* PROBLEM TO WORK ON *
Your task is to copy the stretch of lines in the records below that begins with the line containing "Commenting on her participation artist" and ends with the line containing "skin from the", exactly as written, with nothing added.

* SUPPLIED DATA *

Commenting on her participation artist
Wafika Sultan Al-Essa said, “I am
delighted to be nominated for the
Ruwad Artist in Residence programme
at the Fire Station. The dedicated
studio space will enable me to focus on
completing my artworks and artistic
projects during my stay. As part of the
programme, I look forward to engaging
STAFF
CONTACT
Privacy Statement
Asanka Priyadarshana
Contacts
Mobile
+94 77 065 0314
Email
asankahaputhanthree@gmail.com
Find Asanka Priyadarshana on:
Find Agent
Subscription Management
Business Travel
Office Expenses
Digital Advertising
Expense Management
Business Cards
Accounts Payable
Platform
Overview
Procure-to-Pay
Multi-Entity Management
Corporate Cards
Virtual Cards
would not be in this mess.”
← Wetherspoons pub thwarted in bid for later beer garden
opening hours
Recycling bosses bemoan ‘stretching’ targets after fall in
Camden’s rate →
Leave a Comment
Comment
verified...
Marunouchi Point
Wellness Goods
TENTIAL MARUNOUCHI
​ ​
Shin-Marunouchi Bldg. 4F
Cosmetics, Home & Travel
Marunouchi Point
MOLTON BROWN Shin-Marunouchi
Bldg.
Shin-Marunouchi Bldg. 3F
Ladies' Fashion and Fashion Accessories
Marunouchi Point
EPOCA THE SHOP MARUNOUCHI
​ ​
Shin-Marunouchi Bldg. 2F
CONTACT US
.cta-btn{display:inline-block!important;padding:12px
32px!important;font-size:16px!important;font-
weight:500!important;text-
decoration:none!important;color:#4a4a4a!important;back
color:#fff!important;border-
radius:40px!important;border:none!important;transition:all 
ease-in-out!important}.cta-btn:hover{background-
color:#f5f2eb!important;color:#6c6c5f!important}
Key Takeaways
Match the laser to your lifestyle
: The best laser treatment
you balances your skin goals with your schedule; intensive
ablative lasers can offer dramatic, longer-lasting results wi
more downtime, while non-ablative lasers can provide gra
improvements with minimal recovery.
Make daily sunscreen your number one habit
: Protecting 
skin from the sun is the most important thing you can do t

--

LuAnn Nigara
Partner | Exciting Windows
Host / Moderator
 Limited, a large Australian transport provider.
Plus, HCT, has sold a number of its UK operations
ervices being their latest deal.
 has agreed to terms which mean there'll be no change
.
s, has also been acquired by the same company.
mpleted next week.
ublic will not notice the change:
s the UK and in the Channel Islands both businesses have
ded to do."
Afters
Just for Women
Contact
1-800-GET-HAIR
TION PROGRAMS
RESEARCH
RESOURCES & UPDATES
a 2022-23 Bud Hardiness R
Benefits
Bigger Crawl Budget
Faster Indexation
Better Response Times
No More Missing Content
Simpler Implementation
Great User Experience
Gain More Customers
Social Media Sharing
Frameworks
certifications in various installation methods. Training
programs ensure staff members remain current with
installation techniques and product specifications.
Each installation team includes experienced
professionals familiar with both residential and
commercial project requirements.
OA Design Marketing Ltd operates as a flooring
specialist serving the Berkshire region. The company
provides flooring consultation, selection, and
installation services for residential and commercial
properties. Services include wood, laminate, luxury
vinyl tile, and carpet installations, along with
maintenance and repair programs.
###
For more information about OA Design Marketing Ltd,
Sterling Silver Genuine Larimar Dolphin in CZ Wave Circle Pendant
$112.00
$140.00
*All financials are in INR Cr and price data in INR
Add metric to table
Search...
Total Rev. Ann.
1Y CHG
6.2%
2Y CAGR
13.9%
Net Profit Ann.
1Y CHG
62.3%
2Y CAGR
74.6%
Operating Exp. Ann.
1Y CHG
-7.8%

* RESPONSE BOX *
Commenting on her participation artist
Wafika Sultan Al-Essa said, “I am
delighted to be nominated for the
Ruwad Artist in Residence programme
at the Fire Station. The dedicated
studio space will enable me to focus on
completing my artworks and artistic
projects during my stay. As part of the
programme, I look forward to engaging
STAFF
CONTACT
Privacy Statement
Asanka Priyadarshana
Contacts
Mobile
+94 77 065 0314
Email
asankahaputhanthree@gmail.com
Find Asanka Priyadarshana on:
Find Agent
Subscription Management
Business Travel
Office Expenses
Digital Advertising
Expense Management
Business Cards
Accounts Payable
Platform
Overview
Procure-to-Pay
Multi-Entity Management
Corporate Cards
Virtual Cards
would not be in this mess.”
← Wetherspoons pub thwarted in bid for later beer garden
opening hours
Recycling bosses bemoan ‘stretching’ targets after fall in
Camden’s rate →
Leave a Comment
Comment
verified...
Marunouchi Point
Wellness Goods
TENTIAL MARUNOUCHI
​ ​
Shin-Marunouchi Bldg. 4F
Cosmetics, Home & Travel
Marunouchi Point
MOLTON BROWN Shin-Marunouchi
Bldg.
Shin-Marunouchi Bldg. 3F
Ladies' Fashion and Fashion Accessories
Marunouchi Point
EPOCA THE SHOP MARUNOUCHI
​ ​
Shin-Marunouchi Bldg. 2F
CONTACT US
.cta-btn{display:inline-block!important;padding:12px
32px!important;font-size:16px!important;font-
weight:500!important;text-
decoration:none!important;color:#4a4a4a!important;back
color:#fff!important;border-
radius:40px!important;border:none!important;transition:all 
ease-in-out!important}.cta-btn:hover{background-
color:#f5f2eb!important;color:#6c6c5f!important}
Key Takeaways
Match the laser to your lifestyle
: The best laser treatment
you balances your skin goals with your schedule; intensive
ablative lasers can offer dramatic, longer-lasting results wi
more downtime, while non-ablative lasers can provide gra
improvements with minimal recovery.
Make daily sunscreen your number one habit
: Protecting 
skin from the sun is the most important thing you can do t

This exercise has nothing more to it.